With the sun shining, the grass fresh and low and suddenly, with teams back training like it was 2019 again, you’d be forgiven for thinking it was all a dream. Having spent all this time under house arrest, looking out the window only to breathe a what if, it’s hard to believe that county teams and juveniles are actually back at it. That for club players, that first glorious training session is only a couple of weeks away.

If you’ve forgotten the buzz of it, you’re not alone and when the body stiffens up and chugs, mid-way through that first session like an old tractor on a cold morning, you won’t be alone either. It won’t be too long now, before we’re all talking about tight hamstrings, sore calves and hard ground.

Revive Nenagh is one of the many recovery rooms across the country and its owner Niall O’Farrell has his North Tipperary base primed for a steady increase in the next few weeks, of tight athletes with niggly bodies.

“Most of it is injury prevention,” says O’Farrell, a third year S and C student at LIT who opened Revive Nenagh last December.

“If you’re training intensely twice a week, you’re six times more likely to get injured according to the recent studies. Just take the county teams now, the players would have been training on their own but when they get back in with the team, playing games and so-on, it’s a different intensity entirely.

“That rapid increase in an intense training load has led to a lot of muscle injuries even at this early stage, their bodies just don’t really know what’s hitting it basically and club players will experience something similar down the line.

So when you’re worse for wear after a tough session, what will you get in a place like Revive? First it’s into the cryo-bath and the hot-tub, which will kickstart the healing process. Then it’s over to the Normatec recovery boots, the most in-form trend in world sport right now.

“Most people do the full recovery session,” says the Toomevara club-man.
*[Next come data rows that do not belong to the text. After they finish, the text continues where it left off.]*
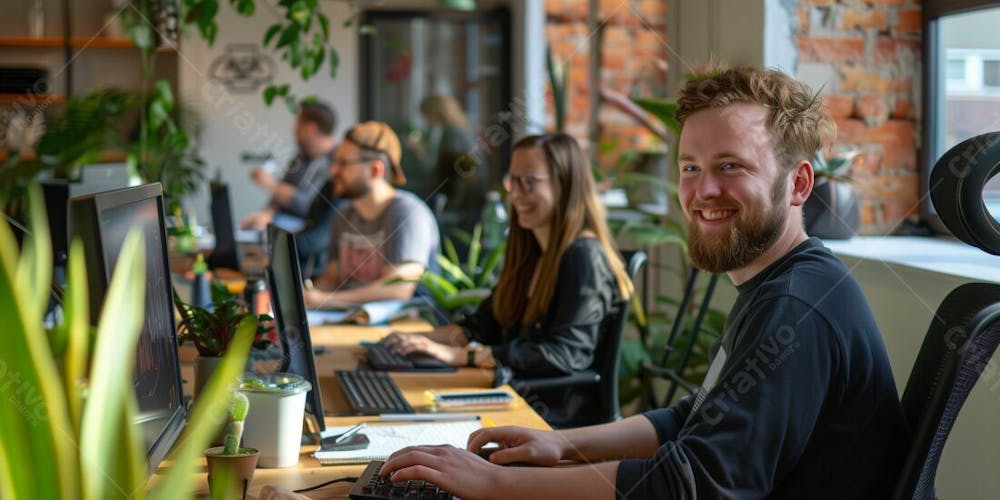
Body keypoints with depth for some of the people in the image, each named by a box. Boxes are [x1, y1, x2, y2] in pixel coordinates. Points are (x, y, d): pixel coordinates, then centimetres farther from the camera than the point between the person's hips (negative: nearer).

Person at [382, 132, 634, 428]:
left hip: (559, 420, -8)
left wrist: (460, 356, -23)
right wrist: (424, 340, 3)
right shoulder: (530, 254, 15)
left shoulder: (584, 255, -13)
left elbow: (567, 353, -22)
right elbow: (485, 323, 21)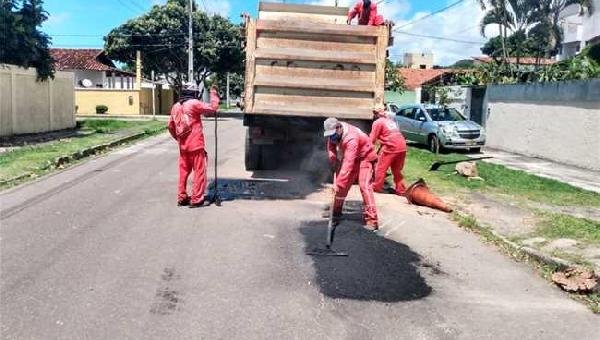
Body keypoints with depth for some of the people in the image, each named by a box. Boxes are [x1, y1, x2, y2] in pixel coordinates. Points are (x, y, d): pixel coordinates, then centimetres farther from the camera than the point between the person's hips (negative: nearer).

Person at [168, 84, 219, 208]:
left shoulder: (175, 106, 9)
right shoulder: (194, 103, -10)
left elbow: (170, 126, 12)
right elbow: (212, 108, -10)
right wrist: (214, 93, 1)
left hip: (183, 146, 6)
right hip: (196, 145, -6)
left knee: (184, 171, 15)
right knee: (199, 172, 2)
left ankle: (181, 197, 20)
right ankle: (196, 199, 3)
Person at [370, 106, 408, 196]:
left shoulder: (377, 122, 4)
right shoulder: (390, 120, 27)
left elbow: (372, 140, 1)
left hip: (391, 146, -7)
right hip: (402, 146, 7)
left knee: (381, 168, 10)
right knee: (397, 170, 19)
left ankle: (376, 187, 20)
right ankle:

“That starts off with the a half an hour of contrast hydrotherapy. So you start in the ice bath before swapping over into the hot-tub. That jump-starts the healing process. The ice bath reduces swelling and inflammation while the hot-tub reduces fatigue, muscle soreness and lactic acid levels.”

“The recovery boots are basically compression pumps. There is five compartments which have air pumping in and that tightens up each compartment. You can target a specific part of the leg, a part that’s giving you bother, for example. They help with your circulation again, basically like a massage, ease muscle soreness and can help with flexibility and general tiredness.”

“The sooner you can get in after training, the better. It helps to put you on the front foot again. Once the club championships get back in the summer, hopefully we’ll be doing a lot of team deals where the whole team can come in and get sorted.

“I’ve probably had eight or nine of the Tipperary senior hurlers in since they started back. There’s a few Offaly hurlers and Laois players coming in too.”

Sport is back. Summer is near. Nature is healing.